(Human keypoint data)
━━━━━━━━━━━━━━━━━━━━━━━━━━━━━━

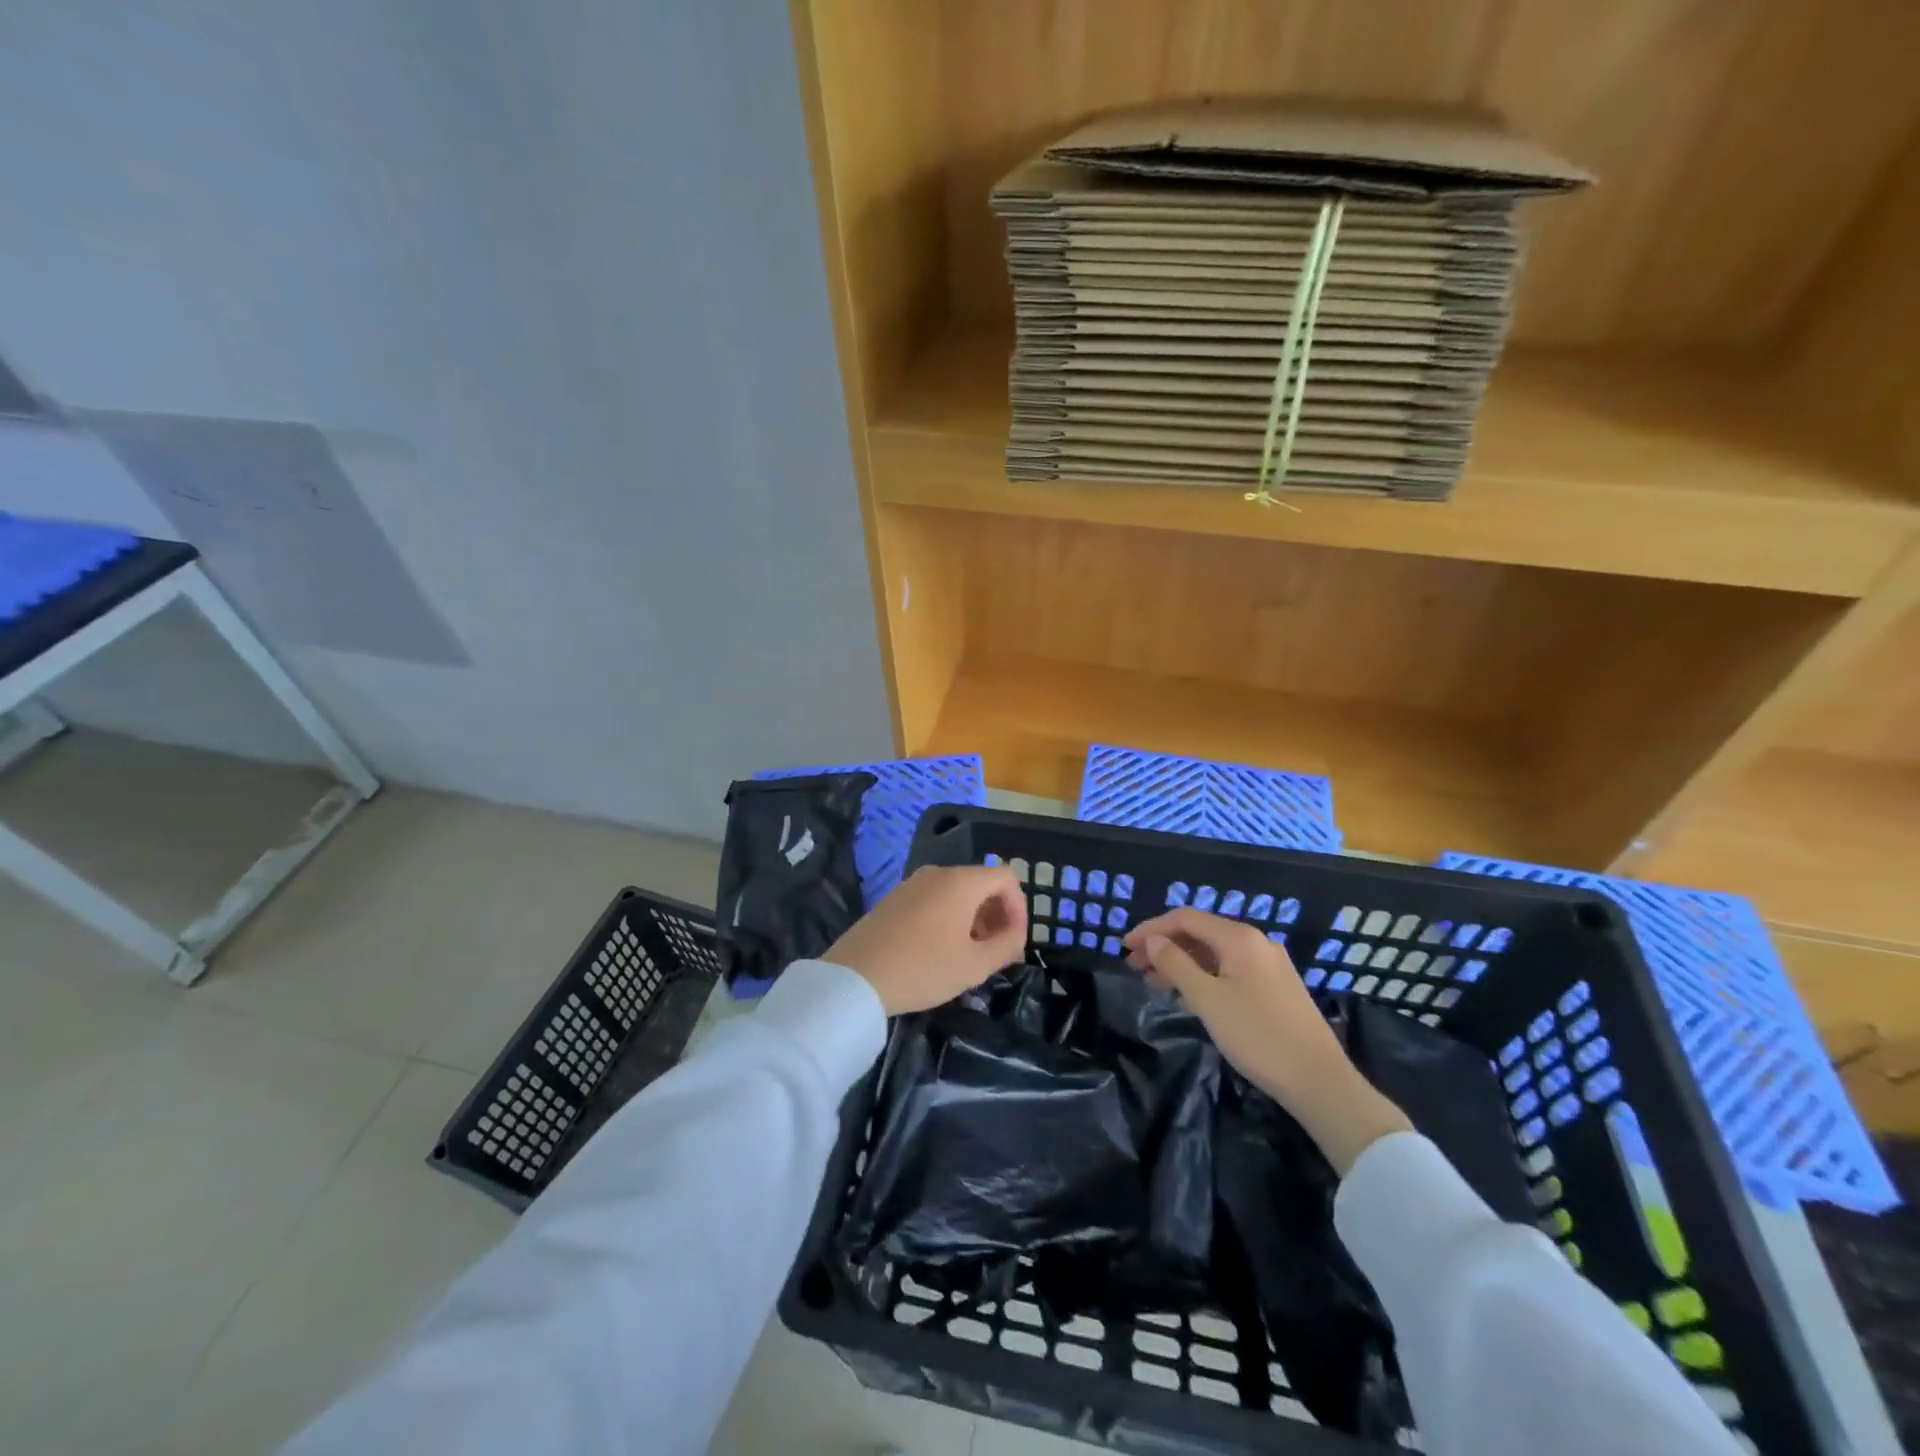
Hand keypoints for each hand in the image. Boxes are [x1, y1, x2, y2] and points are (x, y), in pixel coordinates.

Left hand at [826, 864, 1028, 1015]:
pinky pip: (933, 900)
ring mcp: (911, 884)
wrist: (855, 978)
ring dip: (973, 919)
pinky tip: (940, 951)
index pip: (1005, 877)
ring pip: (956, 893)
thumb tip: (1016, 937)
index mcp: (960, 882)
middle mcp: (937, 874)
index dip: (1019, 908)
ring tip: (970, 955)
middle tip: (998, 952)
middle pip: (981, 883)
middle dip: (997, 915)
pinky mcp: (893, 899)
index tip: (1015, 942)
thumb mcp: (974, 965)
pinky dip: (948, 918)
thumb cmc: (922, 969)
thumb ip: (1006, 947)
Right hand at [1123, 908, 1409, 1175]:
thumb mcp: (1207, 999)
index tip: (1123, 947)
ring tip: (1154, 981)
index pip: (1185, 918)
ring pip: (1214, 953)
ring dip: (1181, 961)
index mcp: (1239, 938)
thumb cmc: (1257, 1035)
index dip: (1151, 929)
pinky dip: (1203, 975)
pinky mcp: (1276, 987)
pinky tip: (1189, 994)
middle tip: (1134, 966)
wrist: (1319, 1081)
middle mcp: (1256, 942)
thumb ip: (1175, 964)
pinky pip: (1229, 969)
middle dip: (1164, 945)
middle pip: (1200, 932)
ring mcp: (1269, 965)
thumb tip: (1152, 941)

━━━━━━━━━━━━━━━━━━━━━━━━━━━━━━

### Work task
Identify the lines above with the word "middle". Copy them.

### Response
middle mcp: (937, 874)
middle tip: (998, 952)
middle pip: (981, 883)
middle dip: (997, 915)
middle tip: (1134, 966)
middle mcp: (1256, 942)
middle dip: (1164, 945)
middle pip: (1200, 932)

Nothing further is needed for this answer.